TASK TO COMPLETE
As soon as the line containing "- **[Example Usage](./docs/guides/EXAMPLE_USAGE.md)**" appears in the material below, start returning lines exactly, and end with the line containing "- **[Changelog](./docs/development/CHANGELOG.md)** - Version".

*** Opening of SOURCE MATERIAL ***

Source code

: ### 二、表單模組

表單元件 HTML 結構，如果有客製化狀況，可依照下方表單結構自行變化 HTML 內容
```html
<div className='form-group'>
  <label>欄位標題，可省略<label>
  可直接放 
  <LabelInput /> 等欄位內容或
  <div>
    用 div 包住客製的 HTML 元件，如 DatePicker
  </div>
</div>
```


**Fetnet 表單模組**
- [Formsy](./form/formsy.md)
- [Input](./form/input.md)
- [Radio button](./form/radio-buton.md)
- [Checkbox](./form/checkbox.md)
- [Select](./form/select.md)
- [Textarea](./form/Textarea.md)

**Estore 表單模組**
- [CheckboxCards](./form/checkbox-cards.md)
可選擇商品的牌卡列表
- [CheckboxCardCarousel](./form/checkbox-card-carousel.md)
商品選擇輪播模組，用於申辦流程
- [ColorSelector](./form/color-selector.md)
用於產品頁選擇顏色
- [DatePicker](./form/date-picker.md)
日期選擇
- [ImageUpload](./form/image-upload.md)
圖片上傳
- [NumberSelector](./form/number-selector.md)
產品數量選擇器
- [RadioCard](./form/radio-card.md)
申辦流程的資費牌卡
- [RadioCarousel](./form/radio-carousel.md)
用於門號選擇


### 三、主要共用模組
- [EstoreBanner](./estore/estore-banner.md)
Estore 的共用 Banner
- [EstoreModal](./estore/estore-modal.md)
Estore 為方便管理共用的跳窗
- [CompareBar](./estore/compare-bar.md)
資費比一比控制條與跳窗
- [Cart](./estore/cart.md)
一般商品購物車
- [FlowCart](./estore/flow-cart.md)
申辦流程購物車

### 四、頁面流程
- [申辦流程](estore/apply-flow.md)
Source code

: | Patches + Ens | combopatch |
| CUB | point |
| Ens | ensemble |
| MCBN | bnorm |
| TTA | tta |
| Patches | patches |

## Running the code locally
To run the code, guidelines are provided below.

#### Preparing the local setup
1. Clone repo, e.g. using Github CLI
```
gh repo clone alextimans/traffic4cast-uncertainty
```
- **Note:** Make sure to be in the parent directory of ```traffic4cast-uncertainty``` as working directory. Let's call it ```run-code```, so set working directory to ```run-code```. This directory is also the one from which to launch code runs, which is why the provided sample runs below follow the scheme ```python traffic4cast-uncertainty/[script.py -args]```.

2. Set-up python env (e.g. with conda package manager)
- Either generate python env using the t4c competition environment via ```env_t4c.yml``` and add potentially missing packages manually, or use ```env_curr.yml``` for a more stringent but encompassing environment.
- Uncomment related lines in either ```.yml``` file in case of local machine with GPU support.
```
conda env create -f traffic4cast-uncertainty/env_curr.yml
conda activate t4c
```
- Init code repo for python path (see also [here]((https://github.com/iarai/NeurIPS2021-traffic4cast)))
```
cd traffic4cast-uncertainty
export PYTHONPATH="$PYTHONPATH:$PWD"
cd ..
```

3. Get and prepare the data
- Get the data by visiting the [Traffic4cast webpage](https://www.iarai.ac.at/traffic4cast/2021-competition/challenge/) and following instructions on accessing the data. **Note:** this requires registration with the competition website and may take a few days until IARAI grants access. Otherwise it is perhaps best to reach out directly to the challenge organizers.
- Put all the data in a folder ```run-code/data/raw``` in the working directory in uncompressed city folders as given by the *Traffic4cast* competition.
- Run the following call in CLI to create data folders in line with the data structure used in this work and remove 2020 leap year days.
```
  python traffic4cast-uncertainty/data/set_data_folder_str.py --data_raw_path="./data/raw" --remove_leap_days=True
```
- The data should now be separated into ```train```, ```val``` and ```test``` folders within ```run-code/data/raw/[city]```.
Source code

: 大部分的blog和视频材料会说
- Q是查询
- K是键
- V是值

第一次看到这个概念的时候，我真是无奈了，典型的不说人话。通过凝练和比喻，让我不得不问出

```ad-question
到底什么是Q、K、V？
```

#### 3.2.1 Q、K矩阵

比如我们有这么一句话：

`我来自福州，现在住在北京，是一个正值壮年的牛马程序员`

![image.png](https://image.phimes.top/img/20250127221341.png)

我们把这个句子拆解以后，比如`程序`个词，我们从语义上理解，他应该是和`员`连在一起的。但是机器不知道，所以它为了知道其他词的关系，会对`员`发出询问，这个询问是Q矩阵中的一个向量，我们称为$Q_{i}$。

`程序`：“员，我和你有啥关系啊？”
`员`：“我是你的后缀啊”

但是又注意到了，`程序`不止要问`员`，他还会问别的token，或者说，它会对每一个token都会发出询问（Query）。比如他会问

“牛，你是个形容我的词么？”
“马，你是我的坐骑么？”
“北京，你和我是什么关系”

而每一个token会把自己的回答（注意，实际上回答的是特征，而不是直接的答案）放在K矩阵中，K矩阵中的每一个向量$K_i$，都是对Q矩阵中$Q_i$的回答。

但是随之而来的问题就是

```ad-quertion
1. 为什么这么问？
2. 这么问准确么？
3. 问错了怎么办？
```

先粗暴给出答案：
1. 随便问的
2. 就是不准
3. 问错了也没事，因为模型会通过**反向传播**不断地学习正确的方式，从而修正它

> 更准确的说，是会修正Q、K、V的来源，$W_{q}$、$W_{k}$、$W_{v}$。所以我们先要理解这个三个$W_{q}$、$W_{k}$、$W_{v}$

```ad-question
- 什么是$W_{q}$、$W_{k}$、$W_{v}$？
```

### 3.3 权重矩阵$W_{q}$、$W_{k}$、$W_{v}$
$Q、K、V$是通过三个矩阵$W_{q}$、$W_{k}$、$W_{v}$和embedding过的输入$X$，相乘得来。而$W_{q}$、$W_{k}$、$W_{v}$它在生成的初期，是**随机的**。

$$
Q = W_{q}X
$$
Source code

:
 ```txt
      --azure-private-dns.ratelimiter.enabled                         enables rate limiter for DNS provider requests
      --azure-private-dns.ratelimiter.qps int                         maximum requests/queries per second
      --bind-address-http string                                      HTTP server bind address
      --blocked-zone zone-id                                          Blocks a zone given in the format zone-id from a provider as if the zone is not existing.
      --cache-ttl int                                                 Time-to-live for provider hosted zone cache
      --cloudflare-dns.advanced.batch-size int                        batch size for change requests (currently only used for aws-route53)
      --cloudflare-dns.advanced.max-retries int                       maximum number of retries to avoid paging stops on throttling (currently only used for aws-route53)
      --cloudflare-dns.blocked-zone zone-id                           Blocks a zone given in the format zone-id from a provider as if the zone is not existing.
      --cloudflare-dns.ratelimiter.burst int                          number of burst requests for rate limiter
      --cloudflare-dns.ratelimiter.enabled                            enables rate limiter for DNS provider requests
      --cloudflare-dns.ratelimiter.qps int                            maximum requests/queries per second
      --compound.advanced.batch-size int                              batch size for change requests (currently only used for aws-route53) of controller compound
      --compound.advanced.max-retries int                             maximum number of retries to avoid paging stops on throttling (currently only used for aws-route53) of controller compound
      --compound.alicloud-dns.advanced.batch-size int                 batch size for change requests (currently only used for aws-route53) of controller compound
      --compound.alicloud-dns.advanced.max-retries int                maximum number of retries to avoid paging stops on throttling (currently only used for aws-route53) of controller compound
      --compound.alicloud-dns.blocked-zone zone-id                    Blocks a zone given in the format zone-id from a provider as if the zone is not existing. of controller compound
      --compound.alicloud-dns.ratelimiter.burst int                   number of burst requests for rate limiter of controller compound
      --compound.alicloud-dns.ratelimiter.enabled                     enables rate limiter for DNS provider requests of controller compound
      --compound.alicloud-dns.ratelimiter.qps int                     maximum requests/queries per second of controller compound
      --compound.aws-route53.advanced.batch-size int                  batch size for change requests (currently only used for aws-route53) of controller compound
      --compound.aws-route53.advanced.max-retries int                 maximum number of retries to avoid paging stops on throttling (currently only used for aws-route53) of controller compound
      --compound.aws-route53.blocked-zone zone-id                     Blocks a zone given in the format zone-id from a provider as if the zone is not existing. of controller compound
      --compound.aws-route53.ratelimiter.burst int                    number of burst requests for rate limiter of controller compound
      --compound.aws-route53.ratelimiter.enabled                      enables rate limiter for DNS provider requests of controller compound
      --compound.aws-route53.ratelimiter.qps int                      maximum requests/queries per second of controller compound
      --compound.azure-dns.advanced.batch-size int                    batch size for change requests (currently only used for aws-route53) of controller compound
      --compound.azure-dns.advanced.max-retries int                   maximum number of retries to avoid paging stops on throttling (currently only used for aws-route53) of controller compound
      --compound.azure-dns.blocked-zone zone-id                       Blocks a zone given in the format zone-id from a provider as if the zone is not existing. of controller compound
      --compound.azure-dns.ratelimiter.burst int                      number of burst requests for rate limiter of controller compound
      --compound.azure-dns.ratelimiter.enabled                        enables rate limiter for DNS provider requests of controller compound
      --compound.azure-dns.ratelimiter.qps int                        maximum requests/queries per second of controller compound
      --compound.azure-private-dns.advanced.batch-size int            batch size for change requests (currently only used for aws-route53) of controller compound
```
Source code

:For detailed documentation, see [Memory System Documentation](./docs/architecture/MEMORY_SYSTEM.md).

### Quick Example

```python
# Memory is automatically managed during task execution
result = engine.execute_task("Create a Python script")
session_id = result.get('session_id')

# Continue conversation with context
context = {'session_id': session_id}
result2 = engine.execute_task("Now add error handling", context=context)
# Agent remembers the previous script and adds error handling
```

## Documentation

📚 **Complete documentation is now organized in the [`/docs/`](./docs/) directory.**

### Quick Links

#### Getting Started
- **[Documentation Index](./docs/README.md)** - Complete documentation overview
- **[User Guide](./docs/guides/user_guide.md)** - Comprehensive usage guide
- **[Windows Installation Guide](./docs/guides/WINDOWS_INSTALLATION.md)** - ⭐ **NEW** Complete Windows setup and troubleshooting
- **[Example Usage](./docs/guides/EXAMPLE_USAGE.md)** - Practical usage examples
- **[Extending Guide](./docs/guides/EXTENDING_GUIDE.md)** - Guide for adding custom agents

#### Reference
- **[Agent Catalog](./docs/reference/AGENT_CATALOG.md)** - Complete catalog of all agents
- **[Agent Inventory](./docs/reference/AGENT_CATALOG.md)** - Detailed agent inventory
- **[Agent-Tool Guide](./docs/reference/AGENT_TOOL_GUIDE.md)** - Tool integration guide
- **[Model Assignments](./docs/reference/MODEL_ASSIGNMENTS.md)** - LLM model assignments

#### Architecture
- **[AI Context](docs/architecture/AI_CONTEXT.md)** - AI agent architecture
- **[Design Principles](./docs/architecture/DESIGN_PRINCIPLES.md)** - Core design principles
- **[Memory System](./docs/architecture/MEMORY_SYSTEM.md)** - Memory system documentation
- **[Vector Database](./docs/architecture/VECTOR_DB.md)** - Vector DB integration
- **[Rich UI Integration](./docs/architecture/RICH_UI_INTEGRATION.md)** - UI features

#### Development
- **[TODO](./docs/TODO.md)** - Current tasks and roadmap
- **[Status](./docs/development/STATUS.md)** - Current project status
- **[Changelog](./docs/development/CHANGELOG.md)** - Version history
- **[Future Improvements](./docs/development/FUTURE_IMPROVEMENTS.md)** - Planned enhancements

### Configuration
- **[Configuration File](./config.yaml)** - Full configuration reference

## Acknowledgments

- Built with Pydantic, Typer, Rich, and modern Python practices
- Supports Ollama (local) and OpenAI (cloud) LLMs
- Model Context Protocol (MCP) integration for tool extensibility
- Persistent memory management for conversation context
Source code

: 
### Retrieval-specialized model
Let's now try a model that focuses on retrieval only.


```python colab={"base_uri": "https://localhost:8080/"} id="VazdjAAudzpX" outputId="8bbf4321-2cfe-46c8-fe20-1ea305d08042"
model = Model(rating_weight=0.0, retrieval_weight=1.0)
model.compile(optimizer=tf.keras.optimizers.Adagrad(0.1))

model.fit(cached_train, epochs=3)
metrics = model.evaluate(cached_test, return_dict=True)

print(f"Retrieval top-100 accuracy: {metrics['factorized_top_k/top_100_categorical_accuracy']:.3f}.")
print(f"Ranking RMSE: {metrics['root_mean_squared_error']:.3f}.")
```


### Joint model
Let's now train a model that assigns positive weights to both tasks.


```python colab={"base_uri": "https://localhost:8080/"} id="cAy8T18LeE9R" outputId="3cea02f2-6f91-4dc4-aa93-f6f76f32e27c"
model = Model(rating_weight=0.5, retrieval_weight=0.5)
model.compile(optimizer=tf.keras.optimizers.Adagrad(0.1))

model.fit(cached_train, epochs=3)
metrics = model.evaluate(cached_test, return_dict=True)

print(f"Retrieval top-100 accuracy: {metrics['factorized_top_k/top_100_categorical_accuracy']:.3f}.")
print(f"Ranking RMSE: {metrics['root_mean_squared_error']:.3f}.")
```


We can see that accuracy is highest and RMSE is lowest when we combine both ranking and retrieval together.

*** Close of SOURCE MATERIAL ***

OUTPUT FOR THIS EXERCISE
- **[Example Usage](./docs/guides/EXAMPLE_USAGE.md)** - Practical usage examples
- **[Extending Guide](./docs/guides/EXTENDING_GUIDE.md)** - Guide for adding custom agents

#### Reference
- **[Agent Catalog](./docs/reference/AGENT_CATALOG.md)** - Complete catalog of all agents
- **[Agent Inventory](./docs/reference/AGENT_CATALOG.md)** - Detailed agent inventory
- **[Agent-Tool Guide](./docs/reference/AGENT_TOOL_GUIDE.md)** - Tool integration guide
- **[Model Assignments](./docs/reference/MODEL_ASSIGNMENTS.md)** - LLM model assignments

#### Architecture
- **[AI Context](docs/architecture/AI_CONTEXT.md)** - AI agent architecture
- **[Design Principles](./docs/architecture/DESIGN_PRINCIPLES.md)** - Core design principles
- **[Memory System](./docs/architecture/MEMORY_SYSTEM.md)** - Memory system documentation
- **[Vector Database](./docs/architecture/VECTOR_DB.md)** - Vector DB integration
- **[Rich UI Integration](./docs/architecture/RICH_UI_INTEGRATION.md)** - UI features

#### Development
- **[TODO](./docs/TODO.md)** - Current tasks and roadmap
- **[Status](./docs/development/STATUS.md)** - Current project status
- **[Changelog](./docs/development/CHANGELOG.md)** - Version history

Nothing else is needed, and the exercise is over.